Data reflecting the impact of the recession are not available, but many experts suspect the economic downturn may have led some 55- to 64-year-olds to make cutbacks on health care. But those cutbacks are most likely to be minimal since many from this age group have chronic conditions for which they cannot forgo treatments.
"It would actually surprise me if [the recession] did have a significant impact on demand for health care services in this age group," said Jay Bhattacharya, MD, PhD, associate professor of medicine at Stanford University School of Medicine's Center for Primary Care and Outcomes Research in Calif. "You have to get taken care of whether there is a recession or not."
Several studies have suggested that this age group has a higher rate of impairment than did prior generations. One study, published in the April Health Affairs, reported that people age 50 to 64 were more likely to need help with personal care activities because of musculoskeletal conditions, depression, diabetes or nervous system problems.
Another study, published in the January American Journal of Public Health, found no increase in impairments among people age 70 to 79 but did find an increase among those age 60 to 69.
Older boomers can get the care they need in part because they have lower uninsured rates than do other age groups. According to the Census Bureau, 12.5% of the 55 to 64 age group was uninsured in 2008, in contrast with 19.4% of those age 35 to 44.
Advances in medicine and technology have been providing more access to and information about drugs, tests, imaging procedures and surgeries. For instance, for the 55 to 64 age group, the percentage of doctor visits where some form of advanced imaging scan was ordered doubled to 4% from 1996 to 2006, according to the CDC. The proportion of hospital ED visits involving this type of scanning more than tripled to 16% during the same period. And the percentage of visits with at least five drugs prescribed more than doubled to 25%.
"People are more aware of what is available with the Internet and they go in asking for certain drugs or certain types of scans," said Freid.
Care also is shifting to the outpatient setting. The rate of inpatient hospital discharges was essentially unchanged, and the length of stay decreased, according to the CDC. This reflects an increasing use of ambulatory care and explains in part recent hospital financial troubles, experts said, although some procedures in inpatient settings did increase.
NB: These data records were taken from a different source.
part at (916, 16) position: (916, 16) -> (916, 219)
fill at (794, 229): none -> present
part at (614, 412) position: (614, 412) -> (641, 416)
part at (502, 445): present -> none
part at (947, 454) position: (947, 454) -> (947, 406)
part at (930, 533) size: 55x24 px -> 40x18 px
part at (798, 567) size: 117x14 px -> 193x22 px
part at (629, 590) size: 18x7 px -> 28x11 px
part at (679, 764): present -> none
For example, the 55 to 64 age group had significantly more coronary artery stent insertions and total knee and hip replacements. But this is most likely linked to an increase in obesity, experts said.
Inpatient procedures declining in number included cholecystectomy, which has largely become an outpatient procedure, and coronary artery bypass, which is gradually being replaced with other heart procedures, experts said.